BEGIN

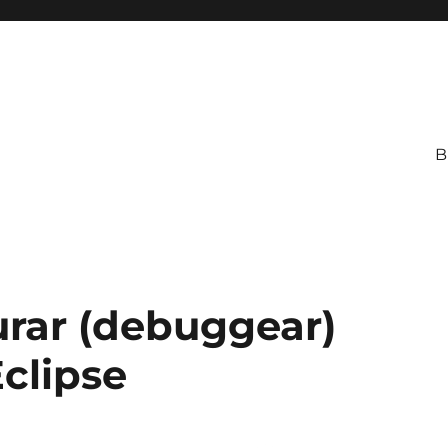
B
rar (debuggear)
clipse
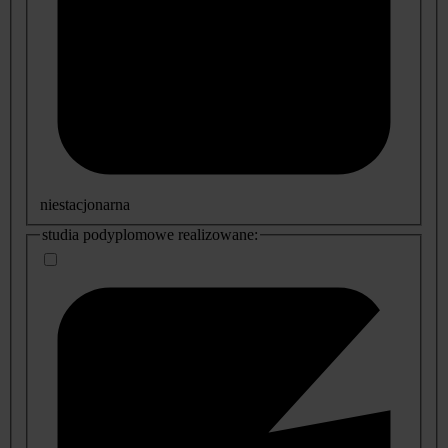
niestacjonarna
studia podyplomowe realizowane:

END
BEGIN

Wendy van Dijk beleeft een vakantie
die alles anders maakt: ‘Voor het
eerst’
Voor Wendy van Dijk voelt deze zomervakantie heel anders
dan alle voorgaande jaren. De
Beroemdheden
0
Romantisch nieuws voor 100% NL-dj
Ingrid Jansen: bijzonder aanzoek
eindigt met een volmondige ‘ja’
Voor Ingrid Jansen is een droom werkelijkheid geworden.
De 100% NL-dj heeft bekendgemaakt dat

END

# Work item
Start with the line above that contains "Beroemdheden" and end with the line that contains "De 100% NL-dj heeft bekendgemaakt dat". Write out those lines exactly, and only those.

# Response to this task
Beroemdheden
0
Romantisch nieuws voor 100% NL-dj
Ingrid Jansen: bijzonder aanzoek
eindigt met een volmondige ‘ja’
Voor Ingrid Jansen is een droom werkelijkheid geworden.
De 100% NL-dj heeft bekendgemaakt dat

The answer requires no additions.